— Dataset records —
▼

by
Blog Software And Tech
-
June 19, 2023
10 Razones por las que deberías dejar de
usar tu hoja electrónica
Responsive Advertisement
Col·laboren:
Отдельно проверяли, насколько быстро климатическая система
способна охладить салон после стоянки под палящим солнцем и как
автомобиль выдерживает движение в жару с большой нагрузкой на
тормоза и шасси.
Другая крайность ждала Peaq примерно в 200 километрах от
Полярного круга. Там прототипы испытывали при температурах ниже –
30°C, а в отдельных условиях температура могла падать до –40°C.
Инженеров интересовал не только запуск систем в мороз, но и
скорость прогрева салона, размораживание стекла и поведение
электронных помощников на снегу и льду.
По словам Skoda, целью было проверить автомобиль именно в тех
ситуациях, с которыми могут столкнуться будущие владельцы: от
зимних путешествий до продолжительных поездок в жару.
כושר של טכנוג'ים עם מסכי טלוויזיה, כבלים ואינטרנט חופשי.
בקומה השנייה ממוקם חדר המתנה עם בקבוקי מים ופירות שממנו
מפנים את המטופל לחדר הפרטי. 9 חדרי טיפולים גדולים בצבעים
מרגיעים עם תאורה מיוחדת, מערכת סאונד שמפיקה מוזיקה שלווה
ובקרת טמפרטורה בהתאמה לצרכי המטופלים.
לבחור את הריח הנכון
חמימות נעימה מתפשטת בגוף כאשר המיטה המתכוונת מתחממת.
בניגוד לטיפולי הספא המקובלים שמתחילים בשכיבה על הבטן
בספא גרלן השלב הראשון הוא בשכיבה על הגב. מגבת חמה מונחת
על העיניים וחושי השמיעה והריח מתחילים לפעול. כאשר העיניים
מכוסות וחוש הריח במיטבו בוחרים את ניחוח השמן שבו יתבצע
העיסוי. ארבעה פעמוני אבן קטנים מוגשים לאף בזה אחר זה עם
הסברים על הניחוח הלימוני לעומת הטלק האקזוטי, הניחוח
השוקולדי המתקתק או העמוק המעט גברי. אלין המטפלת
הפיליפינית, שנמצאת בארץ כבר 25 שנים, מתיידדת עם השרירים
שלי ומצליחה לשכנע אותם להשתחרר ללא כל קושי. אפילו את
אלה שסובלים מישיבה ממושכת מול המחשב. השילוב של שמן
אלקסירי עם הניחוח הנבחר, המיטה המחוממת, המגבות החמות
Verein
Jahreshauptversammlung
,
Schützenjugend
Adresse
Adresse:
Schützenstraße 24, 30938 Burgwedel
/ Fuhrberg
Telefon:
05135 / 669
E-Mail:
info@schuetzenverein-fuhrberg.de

▲

— Prompt —
Write out the lines of the items from the very first one through the line containing "Полярного круга. Там", inclusive, keeping each line unchanged.

— Answer space —
by
Blog Software And Tech
-
June 19, 2023
10 Razones por las que deberías dejar de
usar tu hoja electrónica
Responsive Advertisement
Col·laboren:
Отдельно проверяли, насколько быстро климатическая система
способна охладить салон после стоянки под палящим солнцем и как
автомобиль выдерживает движение в жару с большой нагрузкой на
тормоза и шасси.
Другая крайность ждала Peaq примерно в 200 километрах от
Полярного круга. Там прототипы испытывали при температурах ниже –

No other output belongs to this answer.